Béatrice Delaurenti élue maître de conférences par l’assemblée des enseignants en juin 2011

Mes recherches en histoire médiévale ont débuté il y a une quinzaine d’années. En 1995, dans le cadre d’un DEA à l’EHESS, j’ai commencé une étude des croyances et des pratiques du bas Moyen Âge dans une perspective d’anthropologie historique. J’étais intéressée par le rapport entre les pratiques médicales, liturgiques ou magiques et les débats philosophiques, scientifiques ou théologiques. Je travaillais sur les rituels qui mettent en œuvre une formule, orale ou écrite, dans le but de provoquer une action concrète. Au cœur de ce projet, il y avait l’idée que la notion de parole efficace serait comme un baromètre du rapport à la nature et au surnaturel au sein de la société médiévale.

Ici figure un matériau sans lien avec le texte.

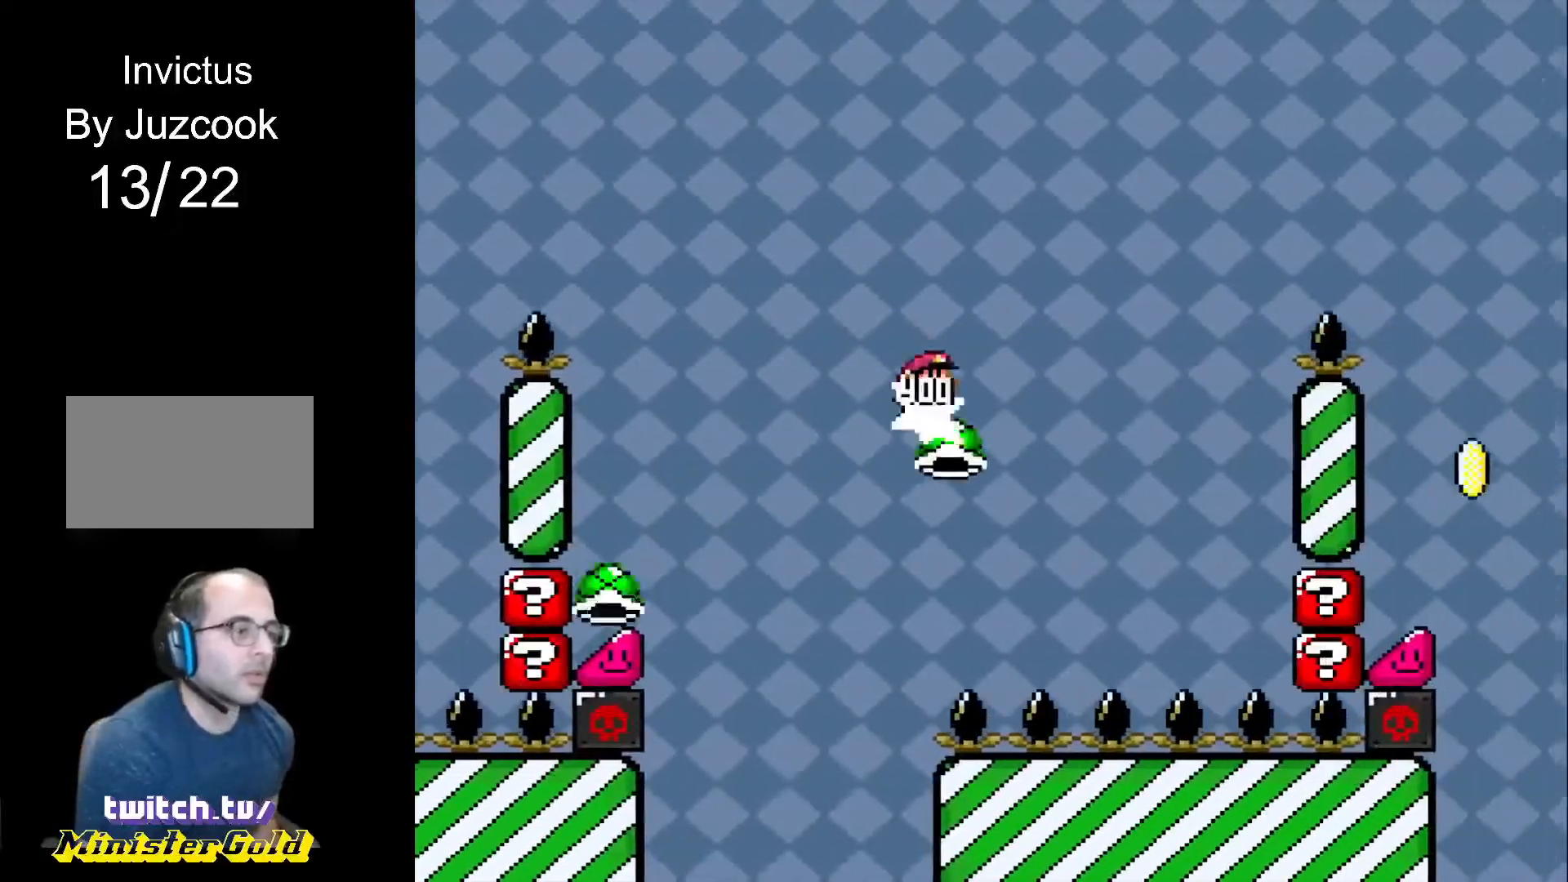
{"buttons": ["CROSS", "R1", "DPAD_RIGHT"], "events": []}
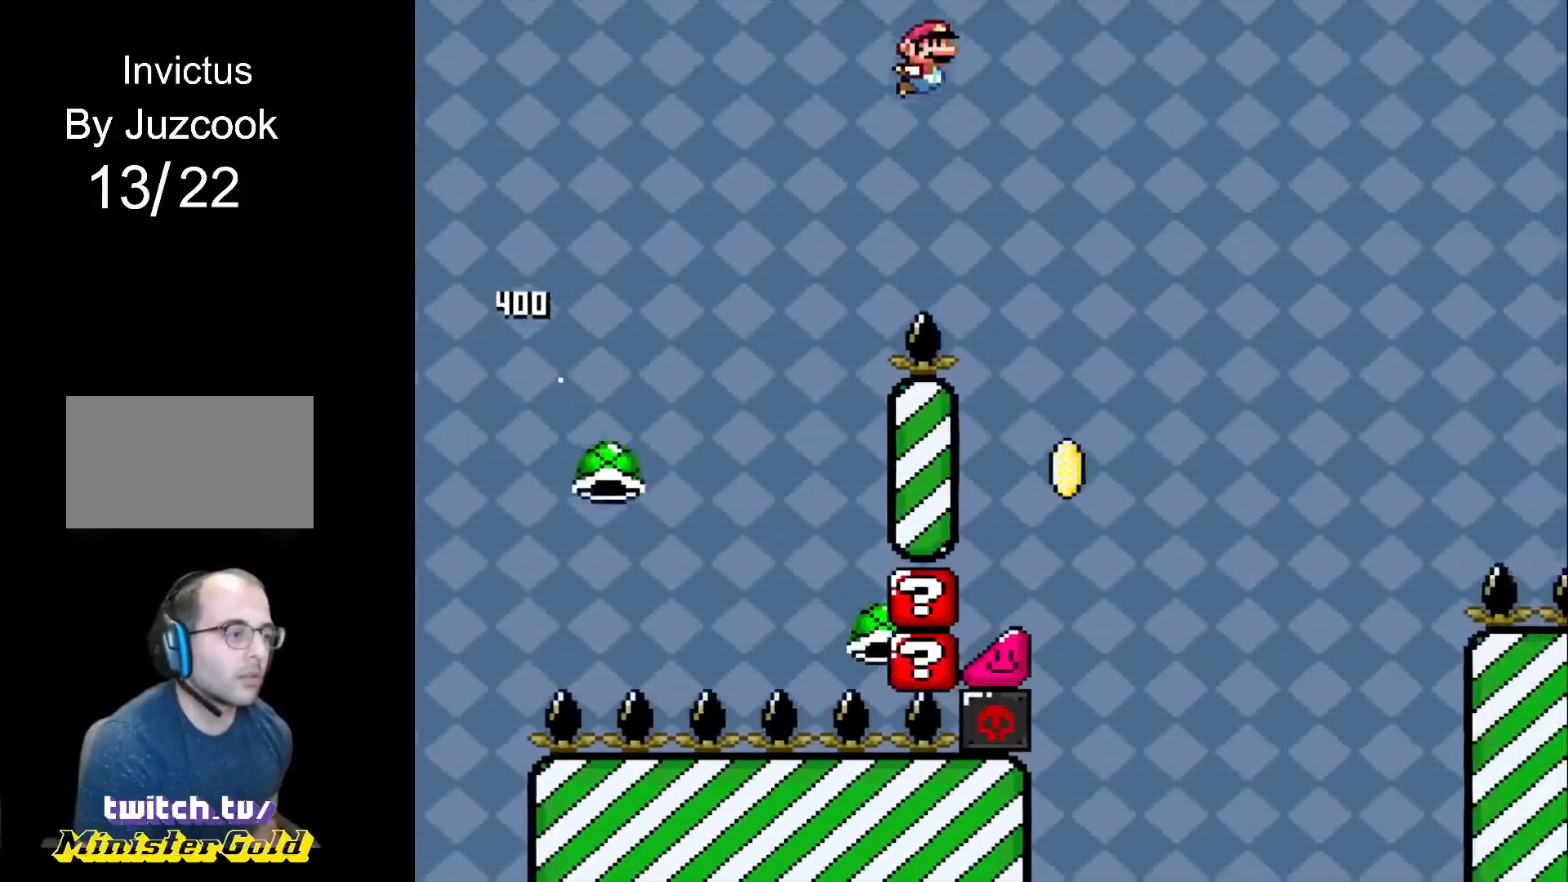
{"buttons": ["CROSS", "R1", "DPAD_RIGHT"], "events": [[100, "CROSS", "up"], [334, "CROSS", "down"], [367, "DPAD_UP", "down"], [501, "DPAD_UP", "up"]]}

Ces pistes de réflexion ont nourri mes premières années de recherche. L’objectif était de rassembler des sources très diverses, en suivant le même fil conducteur : il s’agissait de mettre en évidence une grammaire commune de la performativité médiévale, une référence implicite qui réunit médecine, magie, doctrine et liturgie autour d’une même notion, celle de parole agissante et efficace. Par delà la diversité des sources, la cohérence du projet reposait sur cette option, fondée sur l’idée que l’époque médiévale a entretenu une conception de l’incantation détachée de toute référence au pouvoir du diable ou de Dieu.

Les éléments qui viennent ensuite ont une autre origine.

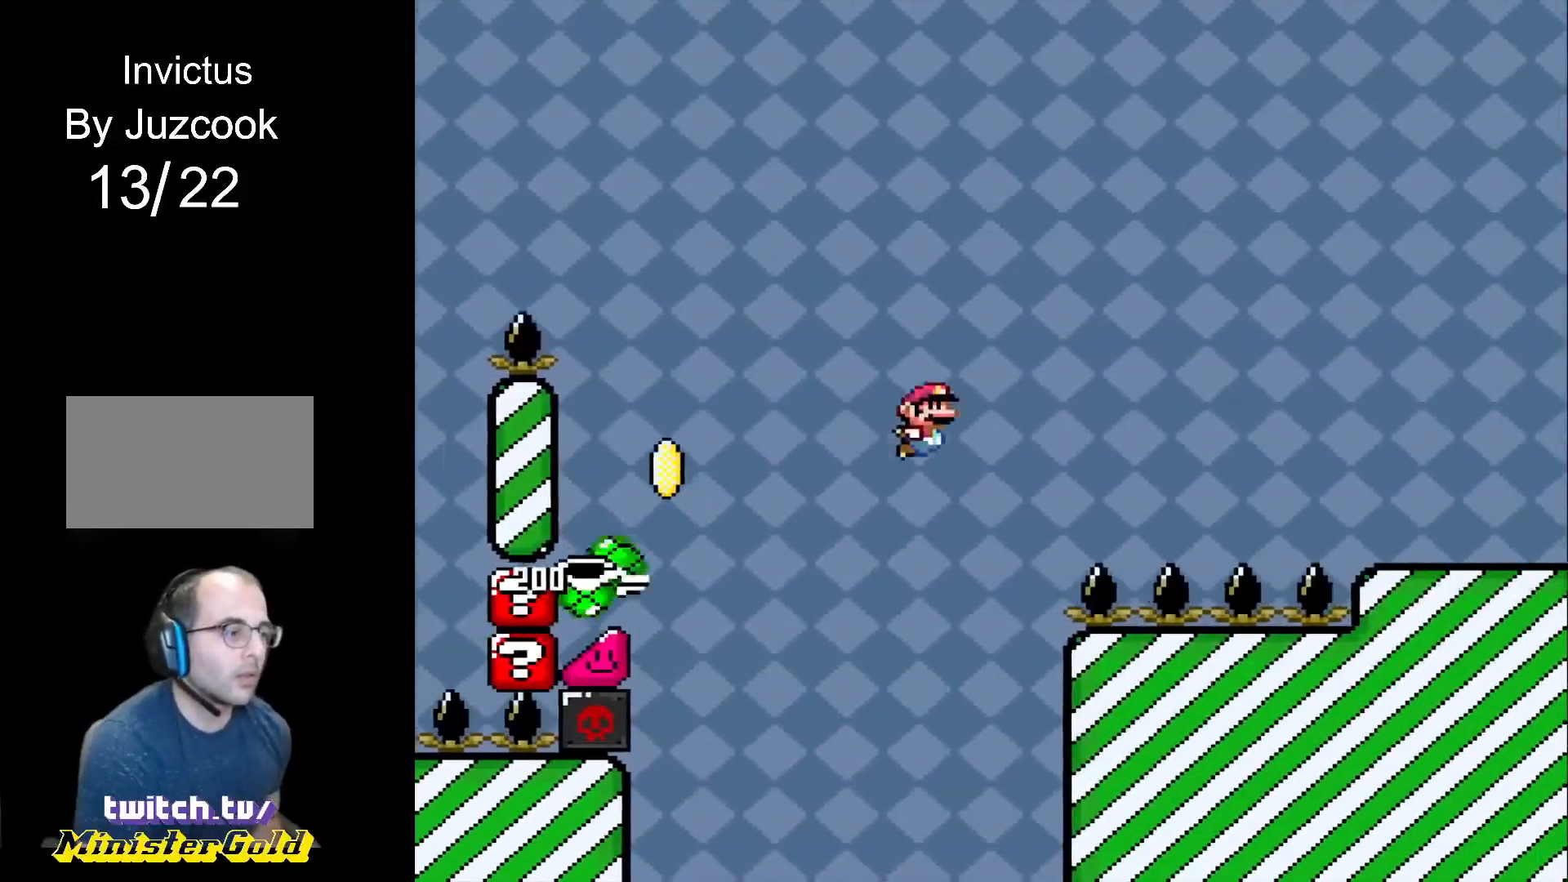
{"buttons": ["CROSS", "R1", "DPAD_RIGHT"], "events": []}
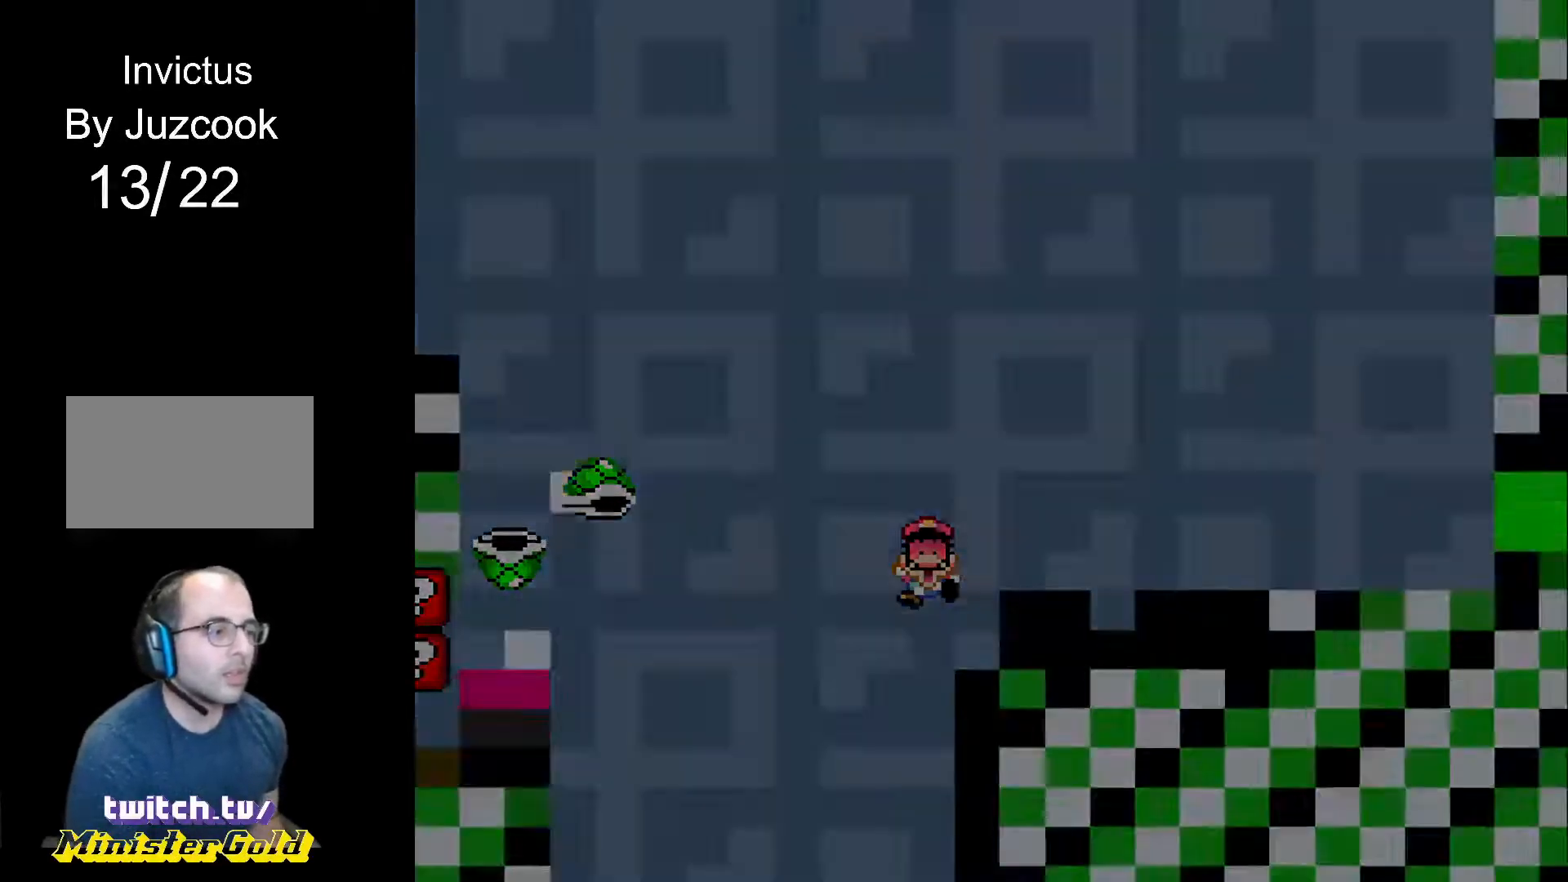
{"buttons": [], "events": [[34, "CROSS", "up"], [67, "DPAD_RIGHT", "up"], [134, "R1", "up"]]}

J’ai été confrontée, dès le début de ma thèse, à une difficulté méthodologique : comment construire une réflexion historique sur les modalités de l’efficience verbale à partir des sources de la pratique, alors qu’elles ne comportent aucun élément réflexif et se transmettent, sous une forme fixe, d’un manuscrit à l’autre ? En l’absence de toute espèce de commentaire sur l’efficience qu’elles mettent en œuvre, les formules liturgiques, médicales ou magiques représentent un matériau singulièrement muet pour une histoire de la performativité langagière. J’ai choisi de recentrer la problématique sur les textes universitaires, sur la réception des formules d’incantation dans les débats qui les ont évaluées et interprétées. Les sources théologiques, philosophiques et médicales de l’époque scolastique ont dès lors été le socle de ma recherche. J’ai étudié les controverses sur le pouvoir des mots, virtus verborum, et sur les causes de ce pouvoir. La notion de nature était le point d’achoppement : ces controverses cherchent à éviter l’interprétation démoniaque des incantations, elles sont soutenues par la volonté de tester, par le raisonnement, la possibilité d’un pouvoir naturel des mots. Ce questionnement manifeste une liberté intellectuelle qui fait l’unité et la cohérence du débat médiéval. Le déploiement d’un naturalisme médiéval, bien différent du naturalisme de l'époque moderne, s’est ainsi trouvé au cœur de la thèse que j’ai soutenue à l’EHESS en 2004, sous la direction d’Alain Boureau.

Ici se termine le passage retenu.